The focus of reading alongside English lessons is for enjoyment. Pupils are encouraged to choose books that encourage their own specialist interests. 

The teaching of phonics at The Windmill School is set in the wider context of the literacy framework. 

Many of our pupils are excellent decoders can work out the sounds and spellings of words. But they are not so strong at comprehension or understanding. The development of reading is a high priority for our school. We are mindful of the impact of the very different social communication profiles our autistic learners and their preference for predictability within learning. 

Phonics

The majority of our pupils are competent readers and have a love of reading. In many cases our pupils have progressed through learning phonological strategies, therefore our teaching of phonics is individualised to our pupils needs.

This link may be helpful for parents to understand phonics https://home.oxfordowl.co.uk/reading/phonics/.

The learning style for autistic children is more visual than auditory based so they tend to learn whole words visually. For some children a phonics program is highly effective in enabling them to master the skill of decoding. This provides them with a strategy to read unknown words. However, for others including autistic pupils the approach is less effective.

Lessons are always structured around key texts, including novels, plays and poetry. These are carefully chosen to excite and motivate, giving our pupils opportunities to develop their reading skills and inspire their creativity. We encourage reading for pleasure, guided reading sessions take place in the class during structured English/ Literacy sessions and timetabled library lessons offer further opportunity for assessment. 

Our curriculum for English covers all areas of the National Curriculum (Speaking and Listening, Reading, Writing) and autism specific methodologies to support autistic learning styles include inference strategies (reading for meaning and cartoon conversations to support the development of comprehension. 

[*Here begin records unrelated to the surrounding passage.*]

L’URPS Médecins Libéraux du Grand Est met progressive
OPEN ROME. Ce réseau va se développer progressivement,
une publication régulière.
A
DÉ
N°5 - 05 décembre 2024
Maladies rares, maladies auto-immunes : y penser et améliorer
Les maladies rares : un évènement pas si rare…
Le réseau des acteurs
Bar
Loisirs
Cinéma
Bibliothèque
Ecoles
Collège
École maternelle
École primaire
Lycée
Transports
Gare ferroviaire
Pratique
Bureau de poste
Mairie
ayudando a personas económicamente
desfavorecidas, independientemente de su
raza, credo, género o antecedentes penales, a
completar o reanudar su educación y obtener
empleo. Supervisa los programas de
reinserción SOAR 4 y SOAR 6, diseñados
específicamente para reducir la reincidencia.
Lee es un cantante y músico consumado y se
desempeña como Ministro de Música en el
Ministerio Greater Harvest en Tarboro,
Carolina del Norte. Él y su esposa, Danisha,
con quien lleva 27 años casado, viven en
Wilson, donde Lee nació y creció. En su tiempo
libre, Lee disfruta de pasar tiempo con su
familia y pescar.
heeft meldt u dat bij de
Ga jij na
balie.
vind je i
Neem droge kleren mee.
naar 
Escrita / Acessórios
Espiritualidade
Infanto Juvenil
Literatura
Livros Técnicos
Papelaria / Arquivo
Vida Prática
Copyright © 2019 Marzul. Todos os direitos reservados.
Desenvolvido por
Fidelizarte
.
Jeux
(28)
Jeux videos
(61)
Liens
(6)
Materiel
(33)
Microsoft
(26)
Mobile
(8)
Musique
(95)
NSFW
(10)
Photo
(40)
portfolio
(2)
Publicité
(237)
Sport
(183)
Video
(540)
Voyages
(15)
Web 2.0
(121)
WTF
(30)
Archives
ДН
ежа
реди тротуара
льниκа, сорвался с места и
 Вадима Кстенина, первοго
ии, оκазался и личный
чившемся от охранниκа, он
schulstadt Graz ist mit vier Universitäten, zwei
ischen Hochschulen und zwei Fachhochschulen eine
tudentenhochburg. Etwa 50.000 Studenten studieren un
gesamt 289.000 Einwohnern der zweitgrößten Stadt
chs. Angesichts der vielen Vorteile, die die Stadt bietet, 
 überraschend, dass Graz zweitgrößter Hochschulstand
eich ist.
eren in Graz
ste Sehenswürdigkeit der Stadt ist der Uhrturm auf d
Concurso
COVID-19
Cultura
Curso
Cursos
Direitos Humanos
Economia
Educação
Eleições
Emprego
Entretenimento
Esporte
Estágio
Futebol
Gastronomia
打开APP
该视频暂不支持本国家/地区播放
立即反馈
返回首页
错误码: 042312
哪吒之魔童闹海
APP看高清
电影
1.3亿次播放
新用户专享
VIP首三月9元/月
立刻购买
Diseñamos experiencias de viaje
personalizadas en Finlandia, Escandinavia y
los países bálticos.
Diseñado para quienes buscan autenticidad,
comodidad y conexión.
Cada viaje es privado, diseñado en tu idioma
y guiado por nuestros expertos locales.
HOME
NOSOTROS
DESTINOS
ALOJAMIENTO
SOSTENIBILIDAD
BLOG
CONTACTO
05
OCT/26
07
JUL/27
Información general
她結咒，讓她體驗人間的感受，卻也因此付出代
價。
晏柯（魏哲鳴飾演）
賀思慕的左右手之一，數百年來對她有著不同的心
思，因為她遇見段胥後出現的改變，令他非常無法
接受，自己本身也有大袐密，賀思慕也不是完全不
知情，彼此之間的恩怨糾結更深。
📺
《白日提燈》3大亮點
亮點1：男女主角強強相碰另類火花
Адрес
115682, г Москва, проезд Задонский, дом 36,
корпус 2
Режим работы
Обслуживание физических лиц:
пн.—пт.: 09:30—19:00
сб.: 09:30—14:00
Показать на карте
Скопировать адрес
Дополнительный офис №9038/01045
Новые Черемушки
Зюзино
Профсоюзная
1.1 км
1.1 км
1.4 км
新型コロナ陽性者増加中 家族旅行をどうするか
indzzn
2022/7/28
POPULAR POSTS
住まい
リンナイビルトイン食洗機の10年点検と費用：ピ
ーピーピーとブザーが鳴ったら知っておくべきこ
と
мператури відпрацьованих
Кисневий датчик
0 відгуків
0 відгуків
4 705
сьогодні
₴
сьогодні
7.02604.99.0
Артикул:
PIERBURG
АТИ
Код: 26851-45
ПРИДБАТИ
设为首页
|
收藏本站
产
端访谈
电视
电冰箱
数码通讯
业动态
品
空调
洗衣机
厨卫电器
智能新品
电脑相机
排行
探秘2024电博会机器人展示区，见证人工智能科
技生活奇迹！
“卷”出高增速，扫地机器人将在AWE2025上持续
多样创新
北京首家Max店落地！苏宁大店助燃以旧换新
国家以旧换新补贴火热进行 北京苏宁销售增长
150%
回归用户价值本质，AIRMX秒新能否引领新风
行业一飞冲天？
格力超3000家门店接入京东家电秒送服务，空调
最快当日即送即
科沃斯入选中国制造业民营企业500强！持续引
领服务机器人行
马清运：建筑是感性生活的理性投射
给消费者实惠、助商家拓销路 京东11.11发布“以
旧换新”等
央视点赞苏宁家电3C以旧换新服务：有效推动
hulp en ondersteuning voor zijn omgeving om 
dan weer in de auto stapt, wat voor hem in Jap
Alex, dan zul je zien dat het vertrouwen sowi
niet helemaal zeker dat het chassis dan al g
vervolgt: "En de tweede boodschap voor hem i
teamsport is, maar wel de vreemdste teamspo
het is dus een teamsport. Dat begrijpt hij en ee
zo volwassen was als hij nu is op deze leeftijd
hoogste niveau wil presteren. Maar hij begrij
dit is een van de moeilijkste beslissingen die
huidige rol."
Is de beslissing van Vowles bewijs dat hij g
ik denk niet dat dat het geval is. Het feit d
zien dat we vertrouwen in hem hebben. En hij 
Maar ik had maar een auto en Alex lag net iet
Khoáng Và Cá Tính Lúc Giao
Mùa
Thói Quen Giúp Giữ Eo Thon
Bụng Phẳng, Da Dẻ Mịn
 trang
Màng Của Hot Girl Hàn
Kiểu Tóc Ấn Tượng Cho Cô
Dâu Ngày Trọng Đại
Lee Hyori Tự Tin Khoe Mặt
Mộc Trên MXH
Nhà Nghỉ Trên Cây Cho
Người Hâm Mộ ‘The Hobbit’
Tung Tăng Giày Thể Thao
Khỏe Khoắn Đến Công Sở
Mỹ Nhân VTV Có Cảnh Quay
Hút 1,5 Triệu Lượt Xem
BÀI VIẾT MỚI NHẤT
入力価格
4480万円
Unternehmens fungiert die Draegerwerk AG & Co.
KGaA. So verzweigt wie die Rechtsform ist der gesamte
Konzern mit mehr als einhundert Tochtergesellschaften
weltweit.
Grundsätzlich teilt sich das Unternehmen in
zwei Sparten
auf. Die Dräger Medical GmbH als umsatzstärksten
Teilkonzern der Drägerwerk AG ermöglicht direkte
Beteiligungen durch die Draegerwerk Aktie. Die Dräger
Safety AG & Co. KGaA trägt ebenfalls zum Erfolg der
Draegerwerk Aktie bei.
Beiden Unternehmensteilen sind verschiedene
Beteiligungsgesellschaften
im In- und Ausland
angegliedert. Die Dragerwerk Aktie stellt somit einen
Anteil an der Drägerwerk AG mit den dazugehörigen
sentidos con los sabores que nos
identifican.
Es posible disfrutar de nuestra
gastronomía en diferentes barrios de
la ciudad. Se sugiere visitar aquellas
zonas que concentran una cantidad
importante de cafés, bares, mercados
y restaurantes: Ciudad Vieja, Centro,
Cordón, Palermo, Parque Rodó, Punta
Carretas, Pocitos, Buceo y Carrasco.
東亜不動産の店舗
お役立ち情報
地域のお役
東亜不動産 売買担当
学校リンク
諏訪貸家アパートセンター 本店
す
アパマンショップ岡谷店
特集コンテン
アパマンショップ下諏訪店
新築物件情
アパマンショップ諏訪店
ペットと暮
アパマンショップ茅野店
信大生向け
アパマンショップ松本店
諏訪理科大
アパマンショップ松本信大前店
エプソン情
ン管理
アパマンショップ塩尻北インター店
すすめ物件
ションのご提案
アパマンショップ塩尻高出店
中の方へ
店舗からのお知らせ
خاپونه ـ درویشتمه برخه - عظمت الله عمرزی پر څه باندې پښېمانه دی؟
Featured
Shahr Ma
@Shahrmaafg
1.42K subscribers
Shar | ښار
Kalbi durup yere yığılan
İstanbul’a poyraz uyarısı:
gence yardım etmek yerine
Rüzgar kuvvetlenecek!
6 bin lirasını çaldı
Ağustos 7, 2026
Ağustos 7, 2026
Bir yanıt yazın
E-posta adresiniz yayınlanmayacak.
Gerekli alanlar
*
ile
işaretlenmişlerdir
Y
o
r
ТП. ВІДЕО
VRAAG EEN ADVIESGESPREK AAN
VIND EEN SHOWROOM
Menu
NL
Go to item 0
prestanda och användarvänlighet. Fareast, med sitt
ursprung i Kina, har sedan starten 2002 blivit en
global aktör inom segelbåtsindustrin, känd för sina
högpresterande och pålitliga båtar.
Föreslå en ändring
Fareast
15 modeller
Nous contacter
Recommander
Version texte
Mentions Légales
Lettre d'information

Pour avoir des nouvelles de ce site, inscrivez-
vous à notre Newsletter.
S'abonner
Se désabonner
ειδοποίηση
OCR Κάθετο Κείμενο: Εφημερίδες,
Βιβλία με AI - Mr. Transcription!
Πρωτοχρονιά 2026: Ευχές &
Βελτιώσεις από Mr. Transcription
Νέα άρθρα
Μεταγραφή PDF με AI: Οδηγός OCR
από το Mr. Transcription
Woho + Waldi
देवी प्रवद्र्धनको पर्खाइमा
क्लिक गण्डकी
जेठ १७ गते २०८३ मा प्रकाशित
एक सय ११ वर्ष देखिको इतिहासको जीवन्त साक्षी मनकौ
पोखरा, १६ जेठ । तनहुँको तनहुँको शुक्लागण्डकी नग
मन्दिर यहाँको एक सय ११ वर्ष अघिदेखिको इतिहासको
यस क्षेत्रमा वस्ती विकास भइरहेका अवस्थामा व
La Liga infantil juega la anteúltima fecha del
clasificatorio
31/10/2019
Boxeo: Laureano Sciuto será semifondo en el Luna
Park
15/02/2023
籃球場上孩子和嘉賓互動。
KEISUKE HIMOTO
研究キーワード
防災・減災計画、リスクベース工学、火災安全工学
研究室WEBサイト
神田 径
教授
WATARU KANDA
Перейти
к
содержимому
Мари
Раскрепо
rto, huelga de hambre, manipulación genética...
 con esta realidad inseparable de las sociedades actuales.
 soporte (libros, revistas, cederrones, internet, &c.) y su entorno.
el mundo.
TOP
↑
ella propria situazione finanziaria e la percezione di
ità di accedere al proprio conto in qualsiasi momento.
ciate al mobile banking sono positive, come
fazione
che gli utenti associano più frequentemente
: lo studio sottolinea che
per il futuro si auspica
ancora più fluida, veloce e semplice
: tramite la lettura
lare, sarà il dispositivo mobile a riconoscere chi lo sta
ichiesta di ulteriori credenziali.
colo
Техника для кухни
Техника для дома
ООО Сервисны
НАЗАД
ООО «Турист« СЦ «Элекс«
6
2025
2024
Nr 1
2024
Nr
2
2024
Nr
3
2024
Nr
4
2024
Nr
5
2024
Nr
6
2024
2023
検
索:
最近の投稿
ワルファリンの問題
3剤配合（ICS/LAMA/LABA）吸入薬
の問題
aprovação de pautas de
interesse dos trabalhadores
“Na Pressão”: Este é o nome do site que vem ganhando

We plan our progression within the curriculum by year group and will blend goals from mixed year groups in class planning where we have mixed age and mixed ability groups. Below is an example of objectives for Key Stage 1 either Y1 or Y2.

We assess reading against our academic assessment system Connecting Steps and staff record progress against the progression steps that offer a more suitable way to record progress given the peaks and dips in our pupils learning profile.